Named joint coordinates
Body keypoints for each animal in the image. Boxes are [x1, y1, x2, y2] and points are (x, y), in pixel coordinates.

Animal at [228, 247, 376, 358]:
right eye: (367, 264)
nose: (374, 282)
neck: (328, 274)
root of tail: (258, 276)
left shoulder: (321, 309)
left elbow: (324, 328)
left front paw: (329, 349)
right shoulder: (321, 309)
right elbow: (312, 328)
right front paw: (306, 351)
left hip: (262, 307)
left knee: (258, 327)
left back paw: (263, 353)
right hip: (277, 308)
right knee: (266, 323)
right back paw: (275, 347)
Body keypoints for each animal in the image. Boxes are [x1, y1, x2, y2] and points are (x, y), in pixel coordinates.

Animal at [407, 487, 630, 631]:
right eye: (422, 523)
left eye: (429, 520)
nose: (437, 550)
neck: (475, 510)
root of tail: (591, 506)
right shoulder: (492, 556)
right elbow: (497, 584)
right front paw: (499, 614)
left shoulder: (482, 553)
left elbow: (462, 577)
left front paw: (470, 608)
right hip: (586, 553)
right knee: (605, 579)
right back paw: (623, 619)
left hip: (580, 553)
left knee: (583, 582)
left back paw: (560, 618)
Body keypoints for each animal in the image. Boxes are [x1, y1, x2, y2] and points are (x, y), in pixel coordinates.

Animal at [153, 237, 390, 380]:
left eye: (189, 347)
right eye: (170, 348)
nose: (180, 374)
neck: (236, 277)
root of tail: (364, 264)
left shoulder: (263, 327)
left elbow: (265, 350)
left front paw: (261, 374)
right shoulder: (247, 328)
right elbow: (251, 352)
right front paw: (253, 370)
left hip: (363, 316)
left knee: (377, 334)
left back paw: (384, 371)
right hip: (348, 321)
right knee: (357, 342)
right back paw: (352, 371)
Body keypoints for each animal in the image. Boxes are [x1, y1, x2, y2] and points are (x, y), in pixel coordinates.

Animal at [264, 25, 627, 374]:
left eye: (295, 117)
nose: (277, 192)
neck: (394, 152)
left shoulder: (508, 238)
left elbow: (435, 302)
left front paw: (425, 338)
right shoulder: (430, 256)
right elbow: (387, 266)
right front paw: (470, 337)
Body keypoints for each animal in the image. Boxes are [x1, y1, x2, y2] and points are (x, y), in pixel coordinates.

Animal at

--

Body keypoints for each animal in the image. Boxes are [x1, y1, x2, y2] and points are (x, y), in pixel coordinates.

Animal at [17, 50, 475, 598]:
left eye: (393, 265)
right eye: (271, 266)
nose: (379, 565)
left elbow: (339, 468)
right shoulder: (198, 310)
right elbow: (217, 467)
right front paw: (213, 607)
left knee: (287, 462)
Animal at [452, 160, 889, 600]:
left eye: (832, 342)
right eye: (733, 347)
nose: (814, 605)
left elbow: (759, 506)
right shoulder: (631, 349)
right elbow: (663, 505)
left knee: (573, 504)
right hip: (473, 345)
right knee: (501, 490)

■ WHAT YOU ARE ASKED TO DO ■
Could you reproduce, exactly, every line above from the line with "left eye: (393, 265)" to the line with "right knee: (501, 490)", and no other line? Both ends count.

■ RESPONSE ■
left eye: (393, 265)
right eye: (271, 266)
nose: (379, 565)
left elbow: (339, 468)
right shoulder: (198, 310)
right elbow: (217, 467)
right front paw: (213, 607)
left knee: (287, 462)
Animal at [452, 160, 889, 600]:
left eye: (832, 342)
right eye: (733, 347)
nose: (814, 605)
left elbow: (759, 506)
right shoulder: (631, 349)
right elbow: (663, 505)
left knee: (573, 504)
right hip: (473, 345)
right knee: (501, 490)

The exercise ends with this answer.